Sejarah Taman Nasional Gunung Gede Pangrango

Sejarah Taman Nasional Gunung Gede Pangrango – Gunung Gede Pangrango ialah dua gunung di Jawa Barat dengan berjenis-jenis kekayaan yang terdapat didalamnya. Kekayaan alam hayati baik flora dan fauna, sejarah, serta berbagai aktifitas yang sering dilaksanakan di kawasan ini.

Selain menikmati keindahan dan kekayaan alamnya, mengetahui sejarah Gunung Gede Pangrango merupakan satu hal menarik untuk ditelusuri. Dengan mendalami sejarahnya diharapkan kita akan dapat lebih menghargai betapa berharganya nilai-nilai sejarah yang terdapat di dalamnya.

Kalau selama ini kita menyangka bahwa Gede Pangrango hanya identik dengan pendakian saja, maka sungguh keliru. Untuk itu, mari kita menggali dengan lebih dalam apa saja hal-hal yang terdapat di kawasan gunung Gede Pangrango ini.

Sejarah Taman Nasional Gunung Gede Pangrango

Sejarah Gunung Gede

Kawasan Gunung Gede dan Gunung Pangrango telah dikenal lama dalam dongeng dan legenda tanah Sunda.

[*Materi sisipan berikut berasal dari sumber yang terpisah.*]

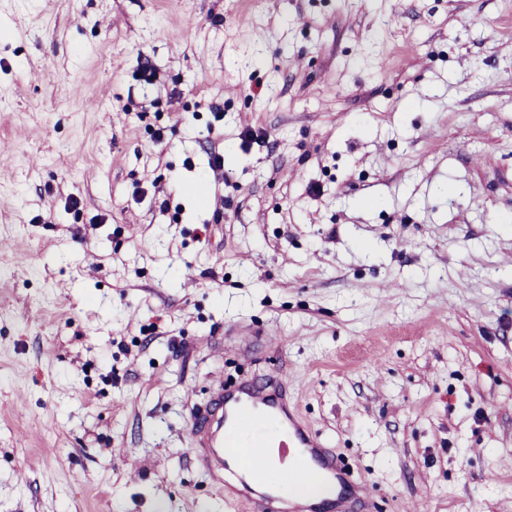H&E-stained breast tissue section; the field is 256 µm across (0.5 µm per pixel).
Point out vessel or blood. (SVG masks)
I'll use <instances>...</instances> for the list:
<instances>
[{
    "mask_svg": "<svg viewBox=\"0 0 512 512\" xmlns=\"http://www.w3.org/2000/svg\"><path fill=\"white\" fill-rule=\"evenodd\" d=\"M190 447L202 471L225 492L246 499L251 512H376L328 440L295 421L288 384L243 378L217 384L203 411L192 412ZM258 449L262 468L248 465L245 449ZM334 484L322 504L289 493L296 477Z\"/></svg>",
    "mask_w": 512,
    "mask_h": 512,
    "instance_id": "b4317fda",
    "label": "vessel or blood"
}]
</instances>
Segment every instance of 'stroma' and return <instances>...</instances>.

Diantaranya, naskah petualangan Bujangga Manik dari sekitar abad ke-13 telah menyebut-nyebut daerah bernama Puncak dan Bukit Ageung (merupakan Gunung Gede) yang disebutnya sebagai “..hulu wano na Pakuan” (Kawasan yang tertinggi di Pakuan).

Petualangan Bujangga Manik adalah salah satu naskah lawas berbahasa Sunda yang berisi kisah petualangan seorang tokoh bernama Bujangga Manik mengelilingi Tanah Jawa dan Bali.

Naskah ini benar-benar berharga sebab menggambarkan geografi dan topografi Pulau Jawa ketika naskah ditulis. Lebih dari 450 nama daerah, gunung, dan sungai tertulis di dalamnya.

Sebagian besar dari nama-nama lokasi itu masih digunakan atau dikenali hingga kini, diantaranya ialah Bukit Ageung atau yang sekarang kita kenal sebagai Gunung Gede.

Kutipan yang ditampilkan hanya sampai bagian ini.